▸ **Prompt**
Copy out the lines of the records below, starting with the first line of the records and going on through the line containing "Особенность процесса овуляции", with both of these lines included.

▸ **Materials provided**
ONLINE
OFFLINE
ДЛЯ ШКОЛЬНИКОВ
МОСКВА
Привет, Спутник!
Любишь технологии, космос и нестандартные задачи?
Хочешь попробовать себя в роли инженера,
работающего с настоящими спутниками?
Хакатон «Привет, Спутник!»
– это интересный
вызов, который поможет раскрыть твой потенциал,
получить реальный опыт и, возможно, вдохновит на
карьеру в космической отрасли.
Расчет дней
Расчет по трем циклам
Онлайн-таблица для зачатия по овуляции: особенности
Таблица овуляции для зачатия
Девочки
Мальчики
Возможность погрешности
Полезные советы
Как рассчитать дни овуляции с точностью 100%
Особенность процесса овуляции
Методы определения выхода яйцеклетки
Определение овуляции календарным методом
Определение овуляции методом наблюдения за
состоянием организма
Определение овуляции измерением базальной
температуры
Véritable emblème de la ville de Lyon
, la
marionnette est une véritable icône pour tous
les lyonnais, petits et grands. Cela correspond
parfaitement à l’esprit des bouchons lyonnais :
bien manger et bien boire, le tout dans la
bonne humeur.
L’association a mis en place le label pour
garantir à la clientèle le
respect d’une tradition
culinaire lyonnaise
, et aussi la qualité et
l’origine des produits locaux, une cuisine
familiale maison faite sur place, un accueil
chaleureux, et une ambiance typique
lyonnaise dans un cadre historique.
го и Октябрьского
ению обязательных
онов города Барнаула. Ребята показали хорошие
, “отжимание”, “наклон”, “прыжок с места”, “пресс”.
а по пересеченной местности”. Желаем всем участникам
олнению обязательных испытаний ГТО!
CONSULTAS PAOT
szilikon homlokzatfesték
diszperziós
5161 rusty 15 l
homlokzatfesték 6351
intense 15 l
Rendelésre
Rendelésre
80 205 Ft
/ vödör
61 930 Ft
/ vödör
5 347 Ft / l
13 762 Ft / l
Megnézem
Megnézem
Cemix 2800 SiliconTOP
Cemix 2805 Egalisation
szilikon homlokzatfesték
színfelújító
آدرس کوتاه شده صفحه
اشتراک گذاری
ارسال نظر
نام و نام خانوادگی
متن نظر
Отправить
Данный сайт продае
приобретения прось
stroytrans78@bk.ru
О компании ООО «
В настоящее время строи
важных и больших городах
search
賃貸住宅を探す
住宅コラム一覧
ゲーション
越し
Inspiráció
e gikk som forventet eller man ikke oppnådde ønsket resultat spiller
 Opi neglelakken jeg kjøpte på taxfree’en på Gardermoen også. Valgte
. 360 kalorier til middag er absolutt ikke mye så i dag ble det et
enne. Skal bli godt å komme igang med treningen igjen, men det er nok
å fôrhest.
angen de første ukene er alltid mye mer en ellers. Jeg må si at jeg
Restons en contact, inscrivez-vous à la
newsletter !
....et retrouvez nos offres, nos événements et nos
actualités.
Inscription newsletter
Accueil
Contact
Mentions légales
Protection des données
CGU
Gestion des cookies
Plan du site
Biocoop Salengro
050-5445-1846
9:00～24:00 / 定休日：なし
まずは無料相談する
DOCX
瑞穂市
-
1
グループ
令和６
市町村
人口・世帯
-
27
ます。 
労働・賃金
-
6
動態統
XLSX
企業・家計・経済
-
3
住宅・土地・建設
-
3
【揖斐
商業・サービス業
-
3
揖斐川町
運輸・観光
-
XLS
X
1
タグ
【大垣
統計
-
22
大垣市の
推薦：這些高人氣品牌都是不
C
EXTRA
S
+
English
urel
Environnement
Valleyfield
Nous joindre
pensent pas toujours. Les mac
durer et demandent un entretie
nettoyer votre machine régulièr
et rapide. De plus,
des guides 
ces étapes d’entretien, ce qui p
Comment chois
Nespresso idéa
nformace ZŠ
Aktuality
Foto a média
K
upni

▸ **Output for this exercise**
ONLINE
OFFLINE
ДЛЯ ШКОЛЬНИКОВ
МОСКВА
Привет, Спутник!
Любишь технологии, космос и нестандартные задачи?
Хочешь попробовать себя в роли инженера,
работающего с настоящими спутниками?
Хакатон «Привет, Спутник!»
– это интересный
вызов, который поможет раскрыть твой потенциал,
получить реальный опыт и, возможно, вдохновит на
карьеру в космической отрасли.
Расчет дней
Расчет по трем циклам
Онлайн-таблица для зачатия по овуляции: особенности
Таблица овуляции для зачатия
Девочки
Мальчики
Возможность погрешности
Полезные советы
Как рассчитать дни овуляции с точностью 100%
Особенность процесса овуляции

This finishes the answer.